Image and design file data
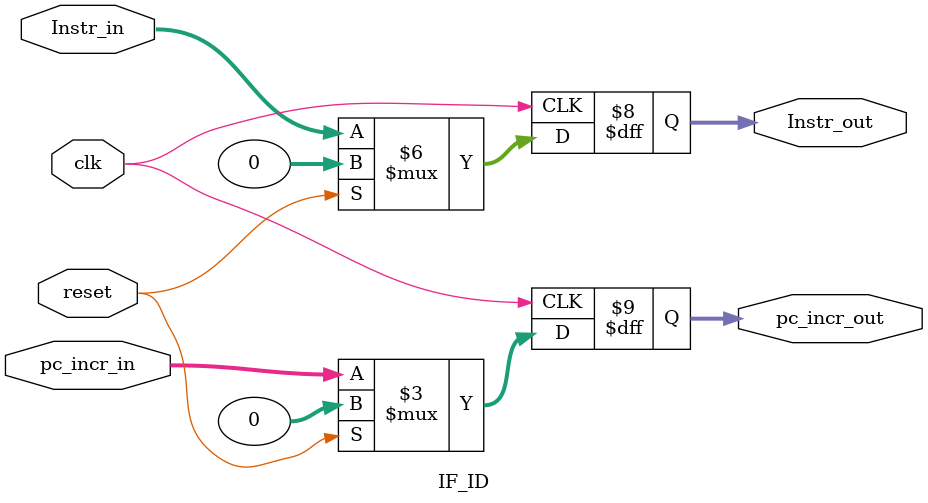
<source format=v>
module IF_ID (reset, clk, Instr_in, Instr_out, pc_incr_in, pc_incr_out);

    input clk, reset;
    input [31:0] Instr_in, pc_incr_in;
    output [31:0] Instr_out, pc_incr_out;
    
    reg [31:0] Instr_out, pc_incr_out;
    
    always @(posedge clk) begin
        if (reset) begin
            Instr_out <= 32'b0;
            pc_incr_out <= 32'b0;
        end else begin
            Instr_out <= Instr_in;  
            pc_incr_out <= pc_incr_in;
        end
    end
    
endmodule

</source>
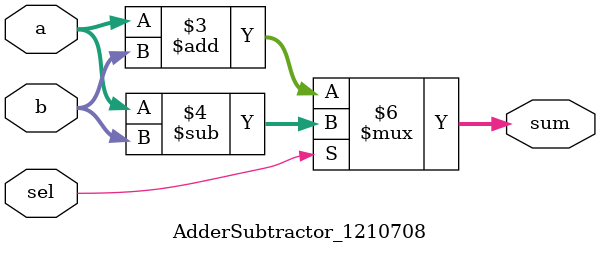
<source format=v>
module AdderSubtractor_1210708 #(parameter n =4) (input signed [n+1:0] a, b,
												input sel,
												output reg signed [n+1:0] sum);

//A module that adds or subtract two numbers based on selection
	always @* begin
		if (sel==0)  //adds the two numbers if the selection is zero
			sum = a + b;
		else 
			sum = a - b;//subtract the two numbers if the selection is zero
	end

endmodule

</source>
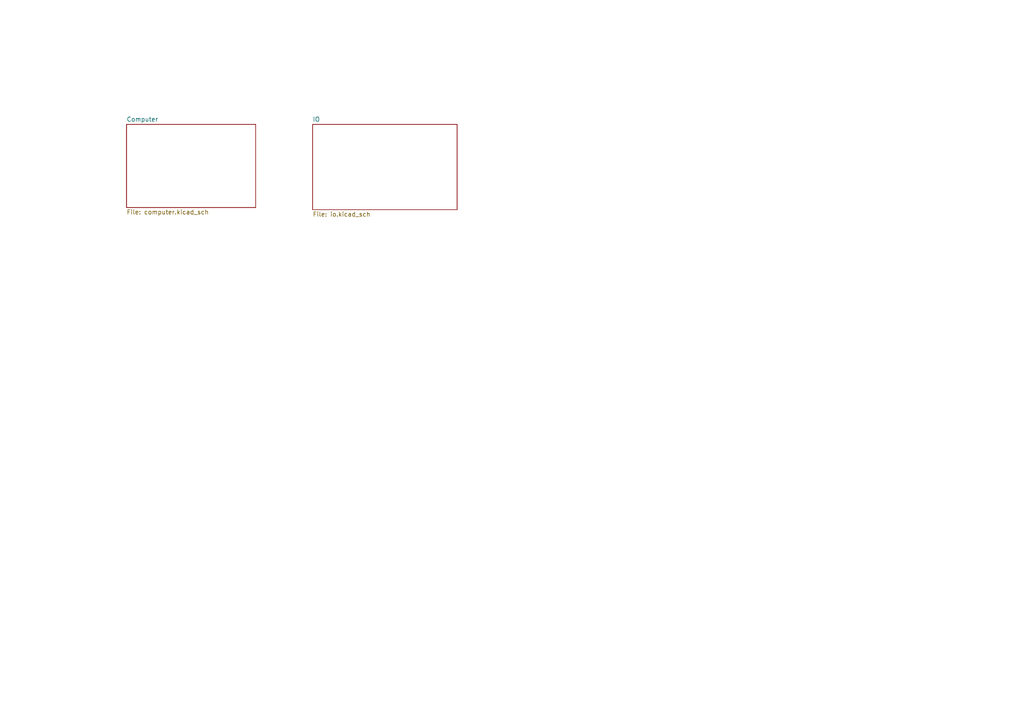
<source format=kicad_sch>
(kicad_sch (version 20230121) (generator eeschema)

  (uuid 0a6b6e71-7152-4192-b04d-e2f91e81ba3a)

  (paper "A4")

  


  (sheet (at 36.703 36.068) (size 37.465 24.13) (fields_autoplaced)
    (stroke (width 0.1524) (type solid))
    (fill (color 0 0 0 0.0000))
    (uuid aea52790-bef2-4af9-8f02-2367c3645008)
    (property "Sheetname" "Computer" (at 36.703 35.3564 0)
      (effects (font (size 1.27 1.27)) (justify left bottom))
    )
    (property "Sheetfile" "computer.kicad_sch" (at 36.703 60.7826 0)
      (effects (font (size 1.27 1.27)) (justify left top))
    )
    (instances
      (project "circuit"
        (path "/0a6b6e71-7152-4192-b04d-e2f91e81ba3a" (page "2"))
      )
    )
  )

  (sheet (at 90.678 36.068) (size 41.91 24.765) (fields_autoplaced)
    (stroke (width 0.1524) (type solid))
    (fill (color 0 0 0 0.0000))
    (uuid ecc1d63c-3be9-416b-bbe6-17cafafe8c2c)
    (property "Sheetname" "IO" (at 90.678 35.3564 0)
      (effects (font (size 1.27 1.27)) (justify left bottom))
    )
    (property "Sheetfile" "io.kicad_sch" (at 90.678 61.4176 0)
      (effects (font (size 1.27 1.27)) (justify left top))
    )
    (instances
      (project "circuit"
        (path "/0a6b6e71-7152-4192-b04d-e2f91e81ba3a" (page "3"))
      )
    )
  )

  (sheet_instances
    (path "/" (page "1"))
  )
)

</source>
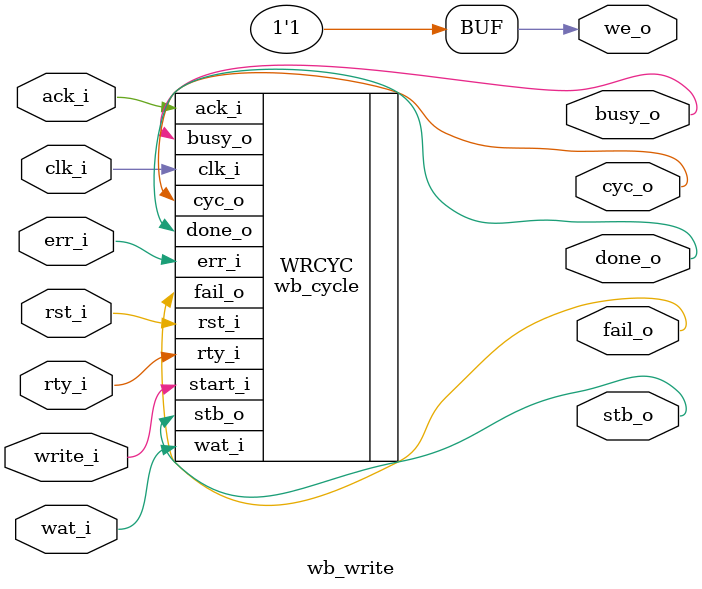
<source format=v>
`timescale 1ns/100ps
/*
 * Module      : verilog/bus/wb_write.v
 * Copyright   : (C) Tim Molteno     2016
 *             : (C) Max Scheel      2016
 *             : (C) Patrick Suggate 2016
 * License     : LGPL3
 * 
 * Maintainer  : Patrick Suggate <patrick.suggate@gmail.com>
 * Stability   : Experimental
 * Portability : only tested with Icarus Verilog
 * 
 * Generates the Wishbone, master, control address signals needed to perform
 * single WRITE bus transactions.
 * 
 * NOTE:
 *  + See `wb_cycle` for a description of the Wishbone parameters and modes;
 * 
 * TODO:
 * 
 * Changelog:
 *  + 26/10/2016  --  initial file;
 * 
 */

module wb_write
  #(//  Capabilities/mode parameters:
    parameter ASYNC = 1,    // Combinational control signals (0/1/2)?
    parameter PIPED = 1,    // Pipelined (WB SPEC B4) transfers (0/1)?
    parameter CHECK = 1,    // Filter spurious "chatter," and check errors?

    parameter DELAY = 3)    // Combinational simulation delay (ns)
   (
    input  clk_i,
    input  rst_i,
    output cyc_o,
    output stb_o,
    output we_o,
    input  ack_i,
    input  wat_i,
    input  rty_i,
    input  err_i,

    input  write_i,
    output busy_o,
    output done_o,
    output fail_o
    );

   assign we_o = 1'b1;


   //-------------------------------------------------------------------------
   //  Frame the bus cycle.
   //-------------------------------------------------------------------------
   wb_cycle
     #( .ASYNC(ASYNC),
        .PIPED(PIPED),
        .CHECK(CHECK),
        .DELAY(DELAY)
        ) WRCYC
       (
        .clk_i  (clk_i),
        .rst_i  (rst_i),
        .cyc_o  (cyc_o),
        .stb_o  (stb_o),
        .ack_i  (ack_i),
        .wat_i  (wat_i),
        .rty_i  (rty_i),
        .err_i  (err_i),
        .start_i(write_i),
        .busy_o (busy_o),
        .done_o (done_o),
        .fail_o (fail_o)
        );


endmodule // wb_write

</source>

- Requirement
Starting with the line that contains "the bus cycle.", restate every line through the end of the records above, exactly and with no other lines.

- Reply to the task
   //  Frame the bus cycle.
   //-------------------------------------------------------------------------
   wb_cycle
     #( .ASYNC(ASYNC),
        .PIPED(PIPED),
        .CHECK(CHECK),
        .DELAY(DELAY)
        ) WRCYC
       (
        .clk_i  (clk_i),
        .rst_i  (rst_i),
        .cyc_o  (cyc_o),
        .stb_o  (stb_o),
        .ack_i  (ack_i),
        .wat_i  (wat_i),
        .rty_i  (rty_i),
        .err_i  (err_i),
        .start_i(write_i),
        .busy_o (busy_o),
        .done_o (done_o),
        .fail_o (fail_o)
        );


endmodule // wb_write

</source>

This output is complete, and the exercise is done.